Professional regulatory documents and their use in civil actions

Professional regulatory statutes often contain confidentiality provisions that make records or other documents used by regulators during investigation and disciplinary processes, e.g., documents relating to complainants or other patients, non-compellable during civil proceedings. For example, section 53 of BC’s Health Professions Act not only imposes a duty on persons to “preserve confidentiality”, but also provides that records are “not compellable in an court or in proceedings of a judicial nature” except for proceedings under the Act, or where disclosure is authorized by a college board as “being in the public interest” (s. 53(1) and (3)). Similarly, section 87(5) of BC’s Legal Profession Act provides, for example, that a person exercising powers under that Act may not be compelled to disclose “information… acquired during the course of an investigation, an audit, an inquiry, a hearing or a review,” (s. 87(5)(a)) and indeed such persons are “not competent to testify” (s.87(5)(b)).

Regulators, complainants and registrants alike should remember that such provisions can amount to a form of statutory privilege prohibiting the use of confidential documents in court proceedings. The rationale for such prohibitions was noted by the Ontario Court of Appeal in M.F. v. Sutherland (2000), 188 D.L.R. (4th) 296 (Ont.C.A.), where a complainant sued a physician for sexually assaulting her, and also filed a complaint with the College of Physicians and Surgeons of Ontario.

Upon the complainant and the physician settling the civil matter, the complainant signed a sworn statement recanting her allegations, and she thereby withdrew her complaint. However, when the physician stopped payments under the settlement, the complainant sued him, and the physician raised her recantation in his defence. But the courts struck out his mention of her recantation in his defence, on the basis the complainant’s statement was inadmissible in the court action, due to section 36(3) of Regulated Health Professions Act stipulating that no document prepared for a proceeding under the Act was admissible in a civil proceeding. The Ontario Court of Appeal concluded the recantation was prepared for use in a discipline proceeding [22], and explained the policy underlying the restriction, i.e., encouraging reporting, and eliminating the fear of any participant that a document could be used in a civil action:

“[29] … The purpose of s. 36(3) is to encourage the reporting of complaints of professional misconduct against members of a health profession, and to ensure that those complaints are fully investigated and fairly decided without any participant in the proceedings – a health professional, a patient, a complainant, a witness or a College employee – fearing that a document prepared for College proceedings can be used in a civil action. This purpose would be defeated by reading a fraud or bad faith exception into s. 36(3). The mere allegation of fraud or bad faith, however unfounded, could make the provision inapplicable.” (emphasis added)

The court decided that section 36(3) did not provide any “exception” for documents said to be fraudulent. Rather, the prohibition was absolute:

“[30] Ensuring that documents prepared for College proceedings are always inadmissible in civil proceedings is especially important in cases, like this one, of alleged sexual abuse. Indeed, a fraud or bad faith exception to the application of s. 36(3) would be inconsistent with s. 1.1 of the Health Professions Procedural Code. Section 1.1 of the Code provides that “[t]he purpose of the provisions of this Code with respect to sexual abuse of patients by members is to encourage the reporting of such abuse …” Without the absolute protection given by s. 36(3) patients might be discouraged from, not encouraged to, report complaints of sexual abuse.” (emphasis added)

The BC Supreme Court attributed a similar policy to section 87 of the Legal Profession Act in Intergulf Investment Corp. v. Gregory, 2010 BCSC 607:

“[32]The legislative policy behind provisions such as LPA s. 87 favours openness and candour in the professional regulatory context, over the unfettered use of evidence in civil proceedings.

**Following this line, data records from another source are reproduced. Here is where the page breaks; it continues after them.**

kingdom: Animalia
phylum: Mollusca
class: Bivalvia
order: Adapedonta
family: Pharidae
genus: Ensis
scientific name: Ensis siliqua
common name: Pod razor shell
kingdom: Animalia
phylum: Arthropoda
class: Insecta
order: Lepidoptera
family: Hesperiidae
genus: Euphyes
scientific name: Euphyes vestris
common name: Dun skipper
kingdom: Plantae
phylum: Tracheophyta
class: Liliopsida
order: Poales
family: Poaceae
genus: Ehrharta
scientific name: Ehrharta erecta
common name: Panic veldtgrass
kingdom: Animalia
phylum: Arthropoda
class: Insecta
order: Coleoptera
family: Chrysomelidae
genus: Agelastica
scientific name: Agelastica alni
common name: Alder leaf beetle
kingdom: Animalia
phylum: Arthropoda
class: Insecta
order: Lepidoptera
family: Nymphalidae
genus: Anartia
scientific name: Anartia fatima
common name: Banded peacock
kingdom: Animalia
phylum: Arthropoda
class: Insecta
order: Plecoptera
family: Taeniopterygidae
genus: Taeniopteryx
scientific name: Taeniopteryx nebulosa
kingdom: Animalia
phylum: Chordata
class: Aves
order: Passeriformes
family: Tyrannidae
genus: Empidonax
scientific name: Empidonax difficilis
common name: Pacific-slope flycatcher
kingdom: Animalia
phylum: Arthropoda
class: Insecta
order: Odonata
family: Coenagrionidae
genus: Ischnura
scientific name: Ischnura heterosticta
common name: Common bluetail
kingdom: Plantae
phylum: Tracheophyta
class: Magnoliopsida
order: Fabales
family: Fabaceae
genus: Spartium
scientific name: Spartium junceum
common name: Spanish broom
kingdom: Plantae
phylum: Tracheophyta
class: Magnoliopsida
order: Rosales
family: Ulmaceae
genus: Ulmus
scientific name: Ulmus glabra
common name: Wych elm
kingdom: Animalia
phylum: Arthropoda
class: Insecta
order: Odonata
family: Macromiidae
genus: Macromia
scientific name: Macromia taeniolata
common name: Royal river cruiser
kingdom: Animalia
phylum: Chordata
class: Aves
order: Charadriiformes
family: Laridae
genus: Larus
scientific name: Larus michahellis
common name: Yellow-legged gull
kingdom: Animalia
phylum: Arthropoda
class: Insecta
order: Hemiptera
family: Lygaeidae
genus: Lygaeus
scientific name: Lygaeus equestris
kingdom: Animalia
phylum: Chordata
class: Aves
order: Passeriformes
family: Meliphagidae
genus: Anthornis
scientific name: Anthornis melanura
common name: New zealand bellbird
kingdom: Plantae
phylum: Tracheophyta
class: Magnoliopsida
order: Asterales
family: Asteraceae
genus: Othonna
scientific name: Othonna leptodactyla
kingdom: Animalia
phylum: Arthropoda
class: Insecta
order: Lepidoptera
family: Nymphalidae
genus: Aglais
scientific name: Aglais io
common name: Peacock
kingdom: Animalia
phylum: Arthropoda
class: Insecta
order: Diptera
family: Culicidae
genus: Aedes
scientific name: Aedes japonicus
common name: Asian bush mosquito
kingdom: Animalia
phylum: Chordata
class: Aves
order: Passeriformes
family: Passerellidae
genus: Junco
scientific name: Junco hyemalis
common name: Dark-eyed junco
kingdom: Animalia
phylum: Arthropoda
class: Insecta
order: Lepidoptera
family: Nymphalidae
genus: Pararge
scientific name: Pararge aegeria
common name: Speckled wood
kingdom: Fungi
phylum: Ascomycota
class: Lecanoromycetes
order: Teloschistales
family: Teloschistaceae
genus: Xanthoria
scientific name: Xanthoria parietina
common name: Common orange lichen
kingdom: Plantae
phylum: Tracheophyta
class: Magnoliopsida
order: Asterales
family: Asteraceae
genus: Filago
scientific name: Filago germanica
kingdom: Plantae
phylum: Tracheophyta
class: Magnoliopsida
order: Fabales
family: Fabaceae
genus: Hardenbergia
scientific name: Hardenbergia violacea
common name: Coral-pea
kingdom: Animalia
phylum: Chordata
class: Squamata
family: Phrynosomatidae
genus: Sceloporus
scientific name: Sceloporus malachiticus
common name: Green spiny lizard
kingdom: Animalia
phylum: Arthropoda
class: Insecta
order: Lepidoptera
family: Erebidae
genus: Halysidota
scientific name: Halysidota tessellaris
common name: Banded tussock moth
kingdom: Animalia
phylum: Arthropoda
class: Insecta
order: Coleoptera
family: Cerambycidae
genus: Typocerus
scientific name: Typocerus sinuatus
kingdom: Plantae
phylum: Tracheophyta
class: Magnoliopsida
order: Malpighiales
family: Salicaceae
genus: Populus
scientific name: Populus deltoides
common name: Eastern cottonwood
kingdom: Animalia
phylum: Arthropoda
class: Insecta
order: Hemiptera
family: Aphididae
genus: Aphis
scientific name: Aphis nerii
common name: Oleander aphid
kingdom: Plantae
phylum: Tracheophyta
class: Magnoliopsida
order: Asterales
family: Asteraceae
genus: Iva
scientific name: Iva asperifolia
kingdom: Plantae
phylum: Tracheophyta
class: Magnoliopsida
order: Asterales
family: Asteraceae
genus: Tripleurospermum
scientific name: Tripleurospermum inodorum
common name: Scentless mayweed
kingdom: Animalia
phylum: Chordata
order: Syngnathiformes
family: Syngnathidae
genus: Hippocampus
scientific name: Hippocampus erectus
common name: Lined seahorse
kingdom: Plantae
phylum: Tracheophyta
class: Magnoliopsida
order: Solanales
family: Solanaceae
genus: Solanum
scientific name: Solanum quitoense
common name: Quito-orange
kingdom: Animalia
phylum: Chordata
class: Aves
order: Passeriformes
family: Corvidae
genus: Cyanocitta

The legislation promotes the full disclosure necessary to the proper investigation and resolution of complaints, by protecting the parties involved in the complaints process (including the executive director of the LSBC) against the prospect that what is communicated during the process will be used against them in other proceedings without their consent.” (emphasis added)

The extent of such protection will, however, depend on the wording of each specific statute. For example, the Ontario Court of Appeal found that a provision which rendered inadmissible in civil proceedings any record or documents relating to proceedings “under this Act” (meaning the Chartered Accountants Act, 2010) did not apply to documents relating to proceedings under its predecessor, the Chartered Accountants Act, 1956: Canadian Imperial Bank of Commerce v. Deloitte & Touche, 2014 ONCA 89.